I have two G4 towers and several beige box PCs sitting in a spare office. The towers sit on display on top of a desk, and several times a week a curious passerby will ask me what I plan on doing with those machines. I can see the gleam in their eye as they begin to mentally drool at the thought of having one of those sleek boxes sitting on their desk. The PCs are all stacked and sitting under the desk. No one ever asks about those. I guess they aren’t pretty enough.

The two towers take up the same cubic space as four PCs. I can’t stack them or lay them on their sides. I can’t place them on a narrow shelf (too tall) and they must be balanced carefully if stored upon wire shelving (convenient carrying handles fall between wires). Though the cases can be easily opened and PCI cards exchanged, have you tried to replace the built in DVD drive? Difficult.

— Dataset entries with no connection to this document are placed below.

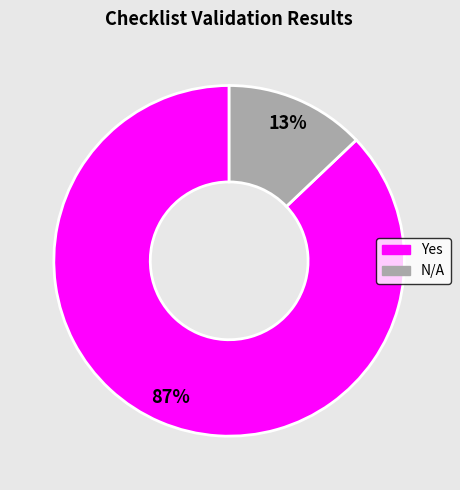

To the nearest percent, what is the difference between the largest and smallest slice percentages?

74%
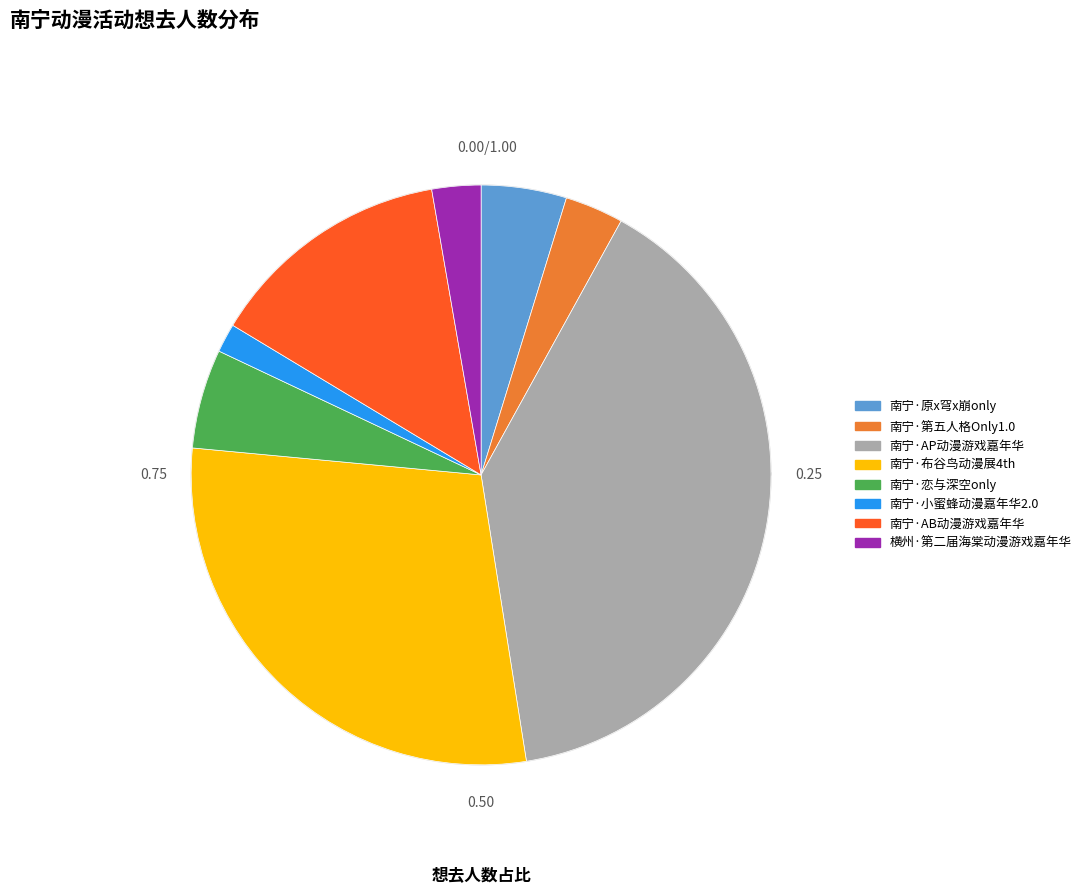

The 横州·第二届海棠动漫游戏嘉年华 slice represents 3% of the pie. True or false?

True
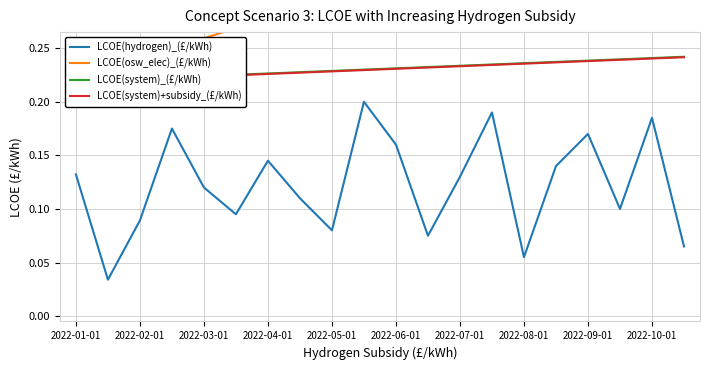

Count the LCOE(osw_elec)_(£/kWh) values in the range 0 to 1.

20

Look at the trend in corporate desktop PCs, it is to smaller integrated devices. I could put ten small form factor (SFF) PCs in the same space as these two towers. The SFF PCs will fit under or beside a monitor, and could even be mounted on the under side of a desk. Sure, you could claim that the iMac is a small machine, but is it stackable? Can I store dozens of iMacs on a computer room floor without fear of cracked LCD panels or broken swing arms? Can I carry more than two of them at a time?

If Apple has an interest in the corporate desktop market they need to produce a machine that fits the needs of that market. As a system administrator I want computers that store easily, don’t get scratched, have parts I can easily interchange, are easy to carry by the armful, can be deployed in a variety of environments, and finally, I need computers that aren’t so sleek that all my users are fighting over who gets the prettiest one.

Should Apple make this mythical corporate desktop it needs to be much cheaper than the current G4 tower. Not only can I fit ten SFF computers in the space of two G4 towers, I can purchase all ten at the same cost.

Is Apple the Honda of the computer world? Building innovative machines, but lacking the diversity of models to be the next Dell?